A Look At Gold Prices And Quantitative Easing

 | Jul 16, 2014 05:38AM ET

Gold has been a bit reactionary over the past days bouncing around on geopolitical stress and words from the US Federal Reserve Chief. Mario Draghi just a month ago sent the metals market on a whirlwind when the central bank moved to help the eurozone recovery moving to negative interest rates. Lately global stress shifted from Iran to Ukraine and then to Iraq. With tensions between Palestine and Israel reaching war, Iraq has been pushed off the front pages of the papers. Gold peaked just a week ago close to 1350 and tumbled yesterday to below 1295 and stands flat this morning at 1297.10 after Fed Chair Janet Yellen’s testimony before the US Senate. Yellen said U.S. labor markets are far from healthy and signaled the central bank would not be in a hurry to hike interest rates. She emphasized that the U.S. economy needs to be on solid trajectory before the Fed raises rates.
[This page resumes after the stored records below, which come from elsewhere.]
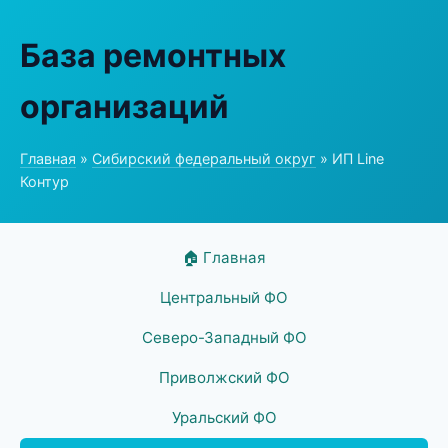
База ремонтных
организаций
Главная
»
Сибирский федеральный округ
» ИП Line
Контур
🏠 Главная
Центральный ФО
Северо-Западный ФО
Приволжский ФО
Уральский ФО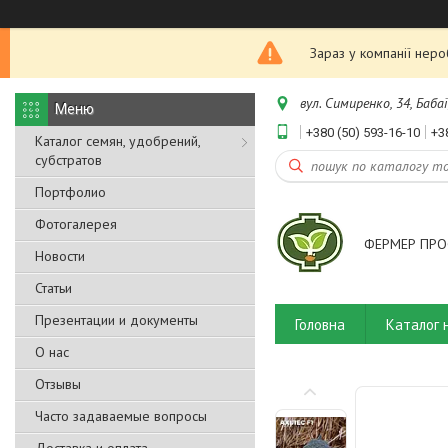
Зараз у компанії нер
вул. Симиренко, 34, Бабаї
+380 (50) 593-16-10
+3
Каталог семян, удобрений,
субстратов
Портфолио
Фотогалерея
ФЕРМЕР ПРО
Новости
Статьи
Презентации и документы
Головна
Каталог 
О нас
Отзывы
Часто задаваемые вопросы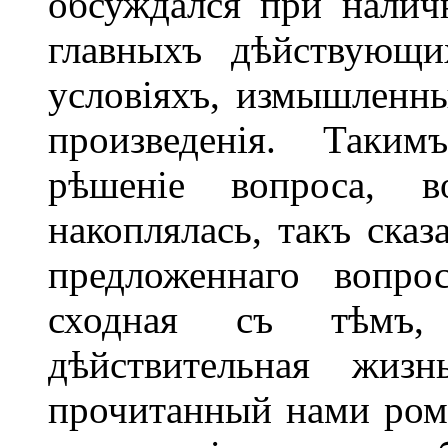
обсуждался при налич
главныхъ дѣйствующ
условіяхъ, измышленны
произведенія. Таки
рѣшеніе вопроса, 
накоплялась, такъ сказ
предложеннаго вопрос
сходная съ тѣмъ,
дѣйствительная жиз
прочитанный нами рома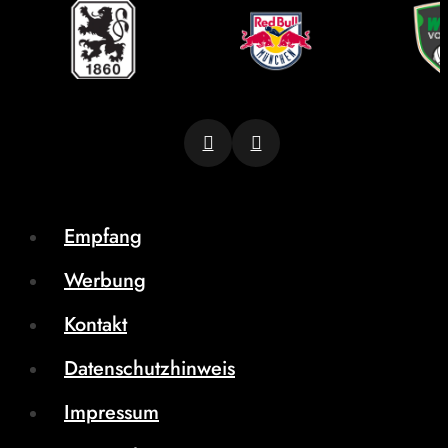
Empfang
Werbung
Kontakt
Datenschutzhinweis
Impressum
At a recent professional conference I was chatting with my protégé, Scott Carter of Lear Capital. Scott is one of the leading gold experts in the US. He had some very strong opinions about gold and where it should and will be trading. After Goldman Sachs reaffirmed their call for gold to fall to 1280 this year, I thought I would share with my readers some of Scott’s ideas so I asked him to write them down and I will share them with you.

There are several reasons why the long-awaited reduction of QE levels has not negatively affected gold prices or gold demand. Since the Federal Reserve started its draw down of central bank stimulus on December 18th of last year, it has reduced its pace of bond-buying from $85B a month to its current level of $35B, and yet gold has made astonishing gains.
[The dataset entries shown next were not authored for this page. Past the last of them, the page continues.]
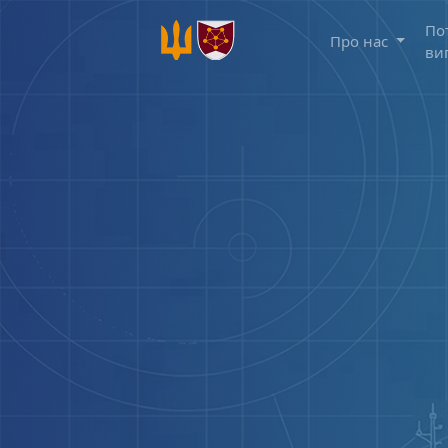
По
Про нас
ви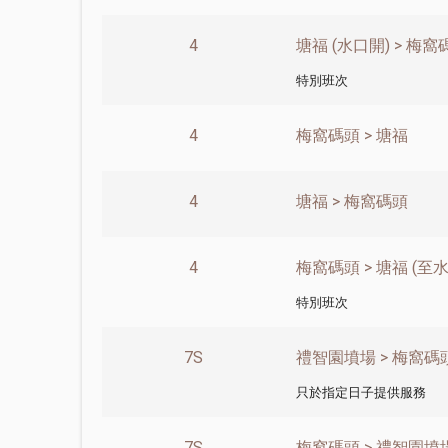
4
塘福 (水口開) > 梅窩
特別班次
4
梅窩碼頭 > 塘福
4
塘福 > 梅窩碼頭
4
梅窩碼頭 > 塘福 (至水
特別班次
7S
禮智園墳場 > 梅窩碼
只於指定日子提供服務
7S
梅窩碼頭 > 禮智園墳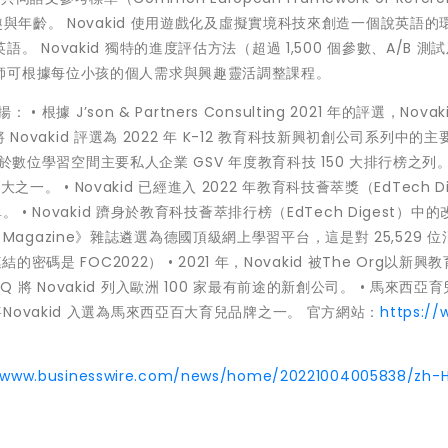
與年齡。 Novakid 使用遊戲化及虛擬實境科技來創造一個說英語的
Novakid 獨特的進度評估方法（超過 1,500 個參數、A/B 測
師可根據每位小孩的個人需求與興趣靈活調整課程。
 J’son & Partners Consulting 2021 年的評選，Novakid
Novakid 評選為 2022 年 K-12 教育科技新興初創公司系列中的主要 
身於數位學習空間主要私人企業 GSV 年度教育科技 150 大排行榜之列。 
一。 • Novakid 已經進入 2022 年教育科技薈萃獎（EdTech Di
 Novakid 躋身於教育科技薈萃排行榜（EdTech Digest）中
us Magazine》雜誌遴選為德國頂級網上學習平台，這是對 25,529 
碼是 FOC2022） • 2021 年，Novakid 被The Org以新興
nIQ 將 Novakid 列入歐洲 100 家最有前途的新創公司。 • 馬來西亞
選後，將Novakid 入選為馬來西亞百大育兒品牌之一。 官方網站：
https://
//www.businesswire.com/news/home/20221004005838/zh-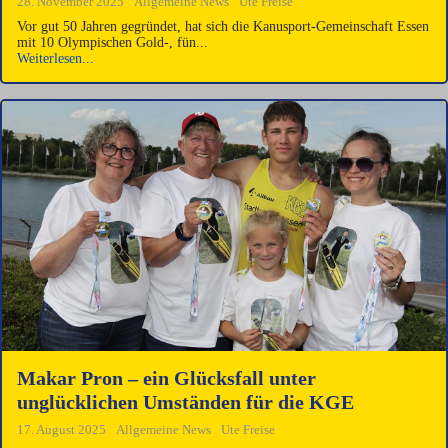
28. November 2025
Allgemeine News
Ute Freise
Vor gut 50 Jahren gegründet, hat sich die Kanusport-Gemeinschaft Essen
mit 10 Olympischen Gold-, fün...
Weiterlesen...
Makar Pron – ein Glücksfall unter
unglücklichen Umständen für die KGE
17. August 2025
Allgemeine News
Ute Freise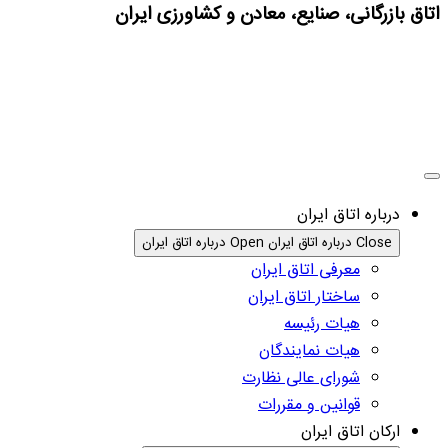
اتاق بازرگانی، صنایع، معادن و کشاورزی ایران
درباره اتاق ایران
Close درباره اتاق ایران
Open درباره اتاق ایران
معرفی اتاق ایران
ساختار اتاق ایران
هیات رئیسه
هیات نمایندگان
شورای عالی نظارت
قوانین و مقررات
ارکان اتاق ایران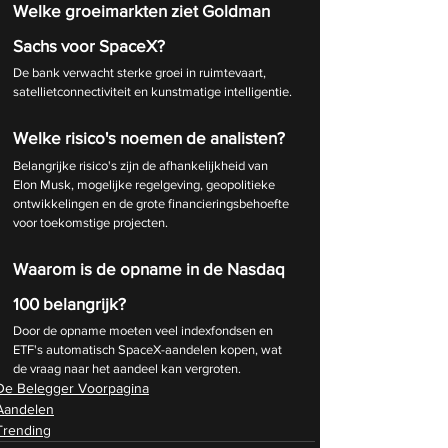
Welke groeimarkten ziet Goldman 
Sachs voor SpaceX?
De bank verwacht sterke groei in ruimtevaart, 
satellietconnectiviteit en kunstmatige intelligentie.
Welke risico's noemen de analisten?
Belangrijke risico's zijn de afhankelijkheid van 
Elon Musk, mogelijke regelgeving, geopolitieke 
ontwikkelingen en de grote financieringsbehoefte 
voor toekomstige projecten.
Waarom is de opname in de Nasdaq 
100 belangrijk?
Door de opname moeten veel indexfondsen en 
ETF's automatisch SpaceX-aandelen kopen, wat 
de vraag naar het aandeel kan vergroten.
De Belegger Voorpagina
Aandelen
Trending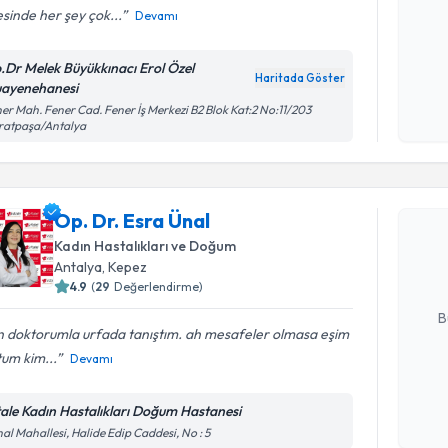
sinde her şey çok...
Devamı
Kişisel
.Dr Melek Büyükkınacı Erol Özel
Haritada Göster
okudum
ayenehanesi
işlenm
er Mah. Fener Cad. Fener İş Merkezi B2 Blok Kat:2 No:11/203
ratpaşa/Antalya
Randevu T
Op. Dr. Es
Op. Dr. Esra Ünal
uzmandan ra
Kadın Hastalıkları ve Doğum
posta ile bi
Antalya
, Kepez
4.9
(
29
Değerlendirme)
E-posta Ad
B
n doktorumla urfada tanıştım. ah mesafeler olmasa eşim
um kim...
Devamı
Kişisel
okudum
tale Kadın Hastalıkları Doğum Hastanesi
işlenm
al Mahallesi, Halide Edip Caddesi, No : 5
Quantitative Easing, the “save the day” monetary policy of the US Federal government started back in November of 2008 and has pumped some $4.5 trillion into the US economy. This was supposed to stimulate growth, create jobs, and kick start America’s fiscal engine. There is plenty of debate about the degree to which it has been successful. There has been less debate about “QE’s supposed correlation to gold. Long considered a boon to gold prices, most analysts believe that Federal stimulus weakens the dollar and ultimately sends investors flocking to the safety of gold. Conversely, the cessation of QE is supposed to send these same investors scrambling away.

Federal bond-buying has pulled back five times since the start of the taper, but there is no gold-taper price correlation line to be drawn.

Taper announcements on December 18th, 2013 and January 29th, March 19th, April 30th and June 18th, 2014 reveal a series of fairly modest gold dips and rises. Overall, however, gold is up 9.76% since the taper’s kickoff, climbing more than $119 an ounce in the seven months since it commenced.